─── Extrait source ───
En réalité ce qu’il faut bien voir, c’est
que ce phénomène de l’indéflation
est une conséquence de la globalisation, de la mondialisation. En
ouvrant les frontières, en dérégulant beaucoup trop
vite, en faisant tomber toutes les barrières douanières, (ce
n’est pas un jugement de valeur sur la mondialisation mais une simple
constatation factuelle), nous avons créé les conditions
d’une indéflation qui sera redoutable.
Comment ? En réalité l’indéflation
est le prix à payer pour la mise à niveau de tous les pays dans
le cadre de l’ajustement économique mondial auquel vous assistez
en direct.
L’idée est simple. Les pays occidentaux
s’appauvrissent d’un côté alors que de l’autre
les pays émergents s’enrichissent et voient apparaître une
classe moyenne de plus en plus nombreuse.
Nous descendons tandis qu’ils montent. L’économie
mondiale trouvant un point d’équilibre quelque part entre les
deux.
─── Lignes de données ───
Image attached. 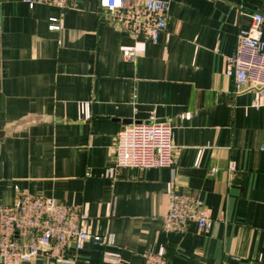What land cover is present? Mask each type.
<instances>
[{"label":"crops","instance_id":"obj_1","mask_svg":"<svg viewBox=\"0 0 264 264\" xmlns=\"http://www.w3.org/2000/svg\"><path fill=\"white\" fill-rule=\"evenodd\" d=\"M162 1L167 30L154 44L114 25L100 0H0V206L31 195L86 210L89 230L113 244L69 246L74 264H111L105 253L144 264L160 250L167 264H264V107L227 75L264 0ZM153 119L172 127L175 166L112 175L119 132ZM170 194L197 197L211 229L167 230Z\"/></svg>","mask_w":264,"mask_h":264},{"label":"built area","instance_id":"obj_2","mask_svg":"<svg viewBox=\"0 0 264 264\" xmlns=\"http://www.w3.org/2000/svg\"><path fill=\"white\" fill-rule=\"evenodd\" d=\"M30 9L38 5L69 8L74 0H21ZM100 6L110 13L111 22L135 36H145L158 44L167 30L169 3L162 0H145L142 5L128 6L125 0H100ZM247 29L240 30L234 54L228 59L227 75L234 81L236 92L250 88L256 92L254 105L264 107V15L253 13ZM62 25H52L59 31ZM129 58L135 53L125 52ZM81 119L92 117L91 104L80 103ZM169 123L151 120L126 125L118 134L114 175L119 169L173 168L176 164ZM236 170L235 163L229 172ZM213 174L216 169L211 170ZM170 210L166 229L184 230L190 221L202 230H209L214 220L203 203L195 196L170 194ZM89 215L77 205H61L53 198L25 195L15 206H0V260L3 264H24L40 256L47 264H74L65 256L69 246L82 250L86 243L100 247L113 244L112 235L93 234L88 228ZM111 264L120 263V255L105 253ZM144 264H167L164 250L146 254Z\"/></svg>","mask_w":264,"mask_h":264},{"label":"water","instance_id":"obj_3","mask_svg":"<svg viewBox=\"0 0 264 264\" xmlns=\"http://www.w3.org/2000/svg\"><path fill=\"white\" fill-rule=\"evenodd\" d=\"M0 136H1V134H0Z\"/></svg>","mask_w":264,"mask_h":264}]
</instances>
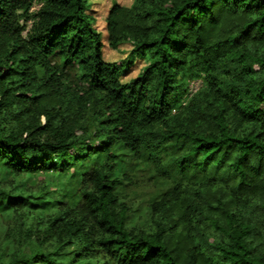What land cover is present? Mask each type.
<instances>
[{
    "label": "trees",
    "instance_id": "trees-1",
    "mask_svg": "<svg viewBox=\"0 0 264 264\" xmlns=\"http://www.w3.org/2000/svg\"><path fill=\"white\" fill-rule=\"evenodd\" d=\"M90 1L0 0V166L75 184L0 183V264H264V0L113 3L118 62Z\"/></svg>",
    "mask_w": 264,
    "mask_h": 264
},
{
    "label": "rangeland",
    "instance_id": "rangeland-1",
    "mask_svg": "<svg viewBox=\"0 0 264 264\" xmlns=\"http://www.w3.org/2000/svg\"><path fill=\"white\" fill-rule=\"evenodd\" d=\"M91 12L90 14L95 18V27L98 31L102 33L104 48H103V58L108 62H118L125 58V56L130 51L129 45H123L119 47L118 50H111L106 45V32H105V17L110 6L113 3H118L122 6H129L132 0H91ZM39 6L35 5L33 9H37ZM145 65V60L140 57L135 65L130 68V71L123 77V81H129L130 79L137 76L141 68ZM201 87V81L195 80L190 81L187 85V96H191ZM43 120V119H42ZM95 159H103L102 156H93ZM141 169L140 166L133 163L130 154L127 151H122L120 158L118 160L116 173L118 175L129 174L136 175V172ZM74 179L72 170L67 173H61L59 175H33L30 176V179L27 175L23 174L22 176H15L11 172L7 171L0 166V183H3L4 186L9 188L15 187L20 189L22 186L31 188V190H36L41 187L45 181H49L55 185V190L52 192L51 199L59 200L63 197L69 198L74 192ZM31 186V187H30ZM143 191V190H142ZM141 192L139 188L134 191H130V196L133 199L131 202L132 206L135 207L137 222L143 223L145 221V212L143 199L145 198V193ZM145 215V216H144ZM1 239L2 233H0V253H1Z\"/></svg>",
    "mask_w": 264,
    "mask_h": 264
}]
</instances>
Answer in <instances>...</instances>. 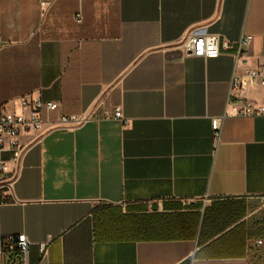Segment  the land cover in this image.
I'll use <instances>...</instances> for the list:
<instances>
[{"label":"crops","instance_id":"crops-1","mask_svg":"<svg viewBox=\"0 0 264 264\" xmlns=\"http://www.w3.org/2000/svg\"><path fill=\"white\" fill-rule=\"evenodd\" d=\"M196 30L252 36L246 67L232 51L188 56ZM0 39V109L21 112L22 96L58 106L20 136L17 164L0 153V251L23 234L28 264H264V244L246 248L264 242V117L227 105L234 69L264 66V0H0ZM241 96L264 105L258 84ZM115 108L125 123L93 120ZM161 214L165 239L141 240L142 217ZM192 214L188 238L168 228Z\"/></svg>","mask_w":264,"mask_h":264},{"label":"built area","instance_id":"built-area-1","mask_svg":"<svg viewBox=\"0 0 264 264\" xmlns=\"http://www.w3.org/2000/svg\"><path fill=\"white\" fill-rule=\"evenodd\" d=\"M81 14L76 15L75 21L80 23ZM252 36L242 35L236 42H230L218 35L208 34L203 30L191 32L181 43L188 56L201 59H216L219 56L232 51L230 56L234 61V68L246 67V53L243 52V46L252 42ZM4 42L0 39V46ZM258 84L264 88V66L245 68L242 73L236 70L231 74L229 81L228 107L235 109V115L243 118L264 117V105L257 104L252 100L242 97L251 86ZM21 112H13L0 109V153L9 155L8 162L17 164L25 153V147L20 142L22 134L36 133L42 126V111L52 112L57 109L55 102H43L39 98L22 96L20 99ZM222 118L211 120V130L213 140L218 144L221 136ZM88 118L80 116H62L58 123L67 128H74L83 125ZM96 121L116 120L125 123L120 108H115L112 113H104L102 116L94 117ZM8 168L5 162L0 160V206L7 204V198L4 195L6 189L10 188V178ZM259 202L264 203V196L256 197ZM264 242L256 240L248 242L246 248L260 247ZM30 242L26 236H9L2 242L0 251V264H28L27 255Z\"/></svg>","mask_w":264,"mask_h":264},{"label":"trees","instance_id":"trees-1","mask_svg":"<svg viewBox=\"0 0 264 264\" xmlns=\"http://www.w3.org/2000/svg\"><path fill=\"white\" fill-rule=\"evenodd\" d=\"M174 216H168V223L169 229L173 228V225L175 226H179L178 228H183L184 231L188 234V233H192L195 228L196 225L198 223V217L195 214L192 215H182L177 217L176 221L173 219ZM167 217L165 215H156L153 217H142L141 220V225L140 226V230H139V235H140V239L141 240H159L164 238L165 239V235H167V233L165 232V219ZM176 222V223H175ZM253 228H258L259 226L254 223L252 225ZM256 230V229H254ZM189 231V232H187ZM137 234V232H136ZM171 234V233H170ZM192 234H190L191 236ZM259 237L264 238V229L260 228V233L257 234ZM257 236V237H258ZM175 238H181V236H174ZM174 237H170V238H174ZM186 238L189 237V234L187 236H184ZM248 240H253V239H260V238H255V237H251V235H247L245 237ZM246 241V240H245Z\"/></svg>","mask_w":264,"mask_h":264},{"label":"rangeland","instance_id":"rangeland-1","mask_svg":"<svg viewBox=\"0 0 264 264\" xmlns=\"http://www.w3.org/2000/svg\"><path fill=\"white\" fill-rule=\"evenodd\" d=\"M260 204H264V203H261V202H260Z\"/></svg>","mask_w":264,"mask_h":264}]
</instances>
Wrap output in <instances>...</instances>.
───
• Exercices:
[1] Traduisez en anglais cette phrase de l'extrait sur l'indéflation : « Nous descendons tandis qu’ils montent. »
[2] D'après l'extrait sur l'indéflation, de quoi ce phénomène est-il une conséquence ?
[3] Recopiez le passage de l'extrait qui commence par « Comment ? En » et se poursuit jusqu'à « en plus nombreuse. ».
Répondez en vous fondant uniquement sur l'extrait.

• Réponses attendues:
[1] We are going down while they are going up.

[2] De la globalisation, de la mondialisation.

[3]
Comment ? En réalité l’indéflation
est le prix à payer pour la mise à niveau de tous les pays dans
le cadre de l’ajustement économique mondial auquel vous assistez
en direct.
L’idée est simple. Les pays occidentaux
s’appauvrissent d’un côté alors que de l’autre
les pays émergents s’enrichissent et voient apparaître une
classe moyenne de plus en plus nombreuse.